### YOUR OBJECTIVE
Answer these questions using the excerpt about Efron:
1. At what event will Efron accept the prize?
2. What was the occupation of Efron's father, Miles?
3. At which university did Efron enroll in a PhD program, and to what field did he switch there?

### DOCUMENT EXCERPT
Efron will accept the prize next summer at the 2019 World Statistics Congress in Kuala Lumpur.

Background
Efron was born in May 1938 to Russian immigrants and grew up in St. Paul, Minnesota. He credits his salesman father, Miles, for cultivating in him a love of math and science, in part through baseball and bowling scoring. “He kept track of these things,” says Efron, “so I grew up with a lot of numbers around me and that was very helpful—I was training to be a statistician without realizing it.”

He won a national merit scholarship the year it was first introduced and went to Caltech. It was more than an intellectually eye-opening experience. “I’d never seen a mountain or an ocean,” says Efron.

Initially, he thought he was going to become a mathematician, but he realized abstract mathematics was not where his interests or talents lay. Enrolling in a PhD program at Stanford, he switched to statistics. “I remember when going into statistics that first year I thought, ‘This will be pretty easy, I’ve dealt with math and that’s supposed to be hard.’ But statistics was much harder for me at the beginning than any other field. It took years before I felt really comfortable.”

### RECORDS

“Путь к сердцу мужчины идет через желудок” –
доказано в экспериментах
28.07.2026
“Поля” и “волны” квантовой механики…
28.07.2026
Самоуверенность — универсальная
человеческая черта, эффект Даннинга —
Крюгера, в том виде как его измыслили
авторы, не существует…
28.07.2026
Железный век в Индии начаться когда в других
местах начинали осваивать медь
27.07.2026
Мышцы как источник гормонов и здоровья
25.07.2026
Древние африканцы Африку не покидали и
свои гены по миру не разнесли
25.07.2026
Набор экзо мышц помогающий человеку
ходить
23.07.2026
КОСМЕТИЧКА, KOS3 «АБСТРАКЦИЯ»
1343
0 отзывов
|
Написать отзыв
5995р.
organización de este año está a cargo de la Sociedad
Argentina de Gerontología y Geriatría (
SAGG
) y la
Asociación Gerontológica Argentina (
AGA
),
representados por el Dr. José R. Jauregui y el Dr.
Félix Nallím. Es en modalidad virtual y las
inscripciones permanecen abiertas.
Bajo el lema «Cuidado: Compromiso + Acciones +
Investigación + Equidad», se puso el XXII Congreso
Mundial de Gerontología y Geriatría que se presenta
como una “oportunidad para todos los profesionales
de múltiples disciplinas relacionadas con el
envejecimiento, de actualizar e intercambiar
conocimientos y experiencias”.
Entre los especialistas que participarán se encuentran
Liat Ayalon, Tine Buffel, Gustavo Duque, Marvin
--
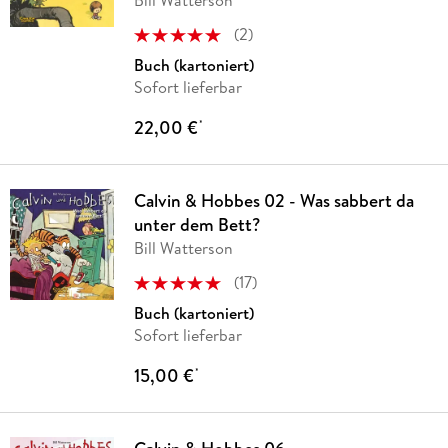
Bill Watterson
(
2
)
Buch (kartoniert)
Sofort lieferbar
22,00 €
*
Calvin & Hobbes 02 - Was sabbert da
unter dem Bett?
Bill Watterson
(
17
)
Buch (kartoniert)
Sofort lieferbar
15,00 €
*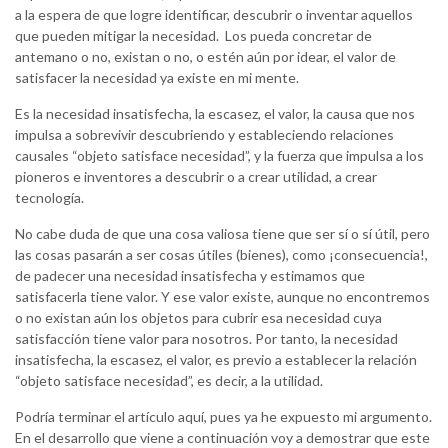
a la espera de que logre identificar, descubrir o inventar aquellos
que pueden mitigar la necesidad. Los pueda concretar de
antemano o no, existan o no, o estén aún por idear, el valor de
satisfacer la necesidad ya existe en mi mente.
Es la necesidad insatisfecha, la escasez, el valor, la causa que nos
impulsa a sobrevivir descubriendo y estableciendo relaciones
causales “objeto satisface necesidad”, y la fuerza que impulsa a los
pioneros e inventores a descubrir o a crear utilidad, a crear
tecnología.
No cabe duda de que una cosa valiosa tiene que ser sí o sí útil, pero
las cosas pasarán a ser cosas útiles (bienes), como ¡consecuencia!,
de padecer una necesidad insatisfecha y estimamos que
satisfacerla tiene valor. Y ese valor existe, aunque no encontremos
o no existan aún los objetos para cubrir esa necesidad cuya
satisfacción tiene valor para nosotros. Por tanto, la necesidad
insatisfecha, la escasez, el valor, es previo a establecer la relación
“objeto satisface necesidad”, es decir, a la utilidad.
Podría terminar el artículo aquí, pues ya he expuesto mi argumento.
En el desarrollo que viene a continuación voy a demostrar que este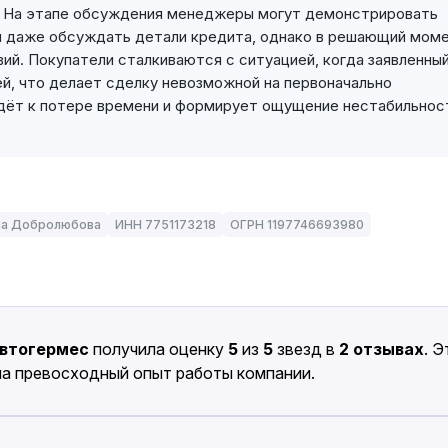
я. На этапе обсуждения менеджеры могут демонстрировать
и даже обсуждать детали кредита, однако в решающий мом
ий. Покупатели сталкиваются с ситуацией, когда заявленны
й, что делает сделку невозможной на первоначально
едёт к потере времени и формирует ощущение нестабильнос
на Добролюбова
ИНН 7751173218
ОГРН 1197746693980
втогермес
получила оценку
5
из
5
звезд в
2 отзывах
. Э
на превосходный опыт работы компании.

### ANSWER BOX
1. The 2019 World Statistics Congress in Kuala Lumpur.
2. He was a salesman.
3. Stanford; he switched to statistics.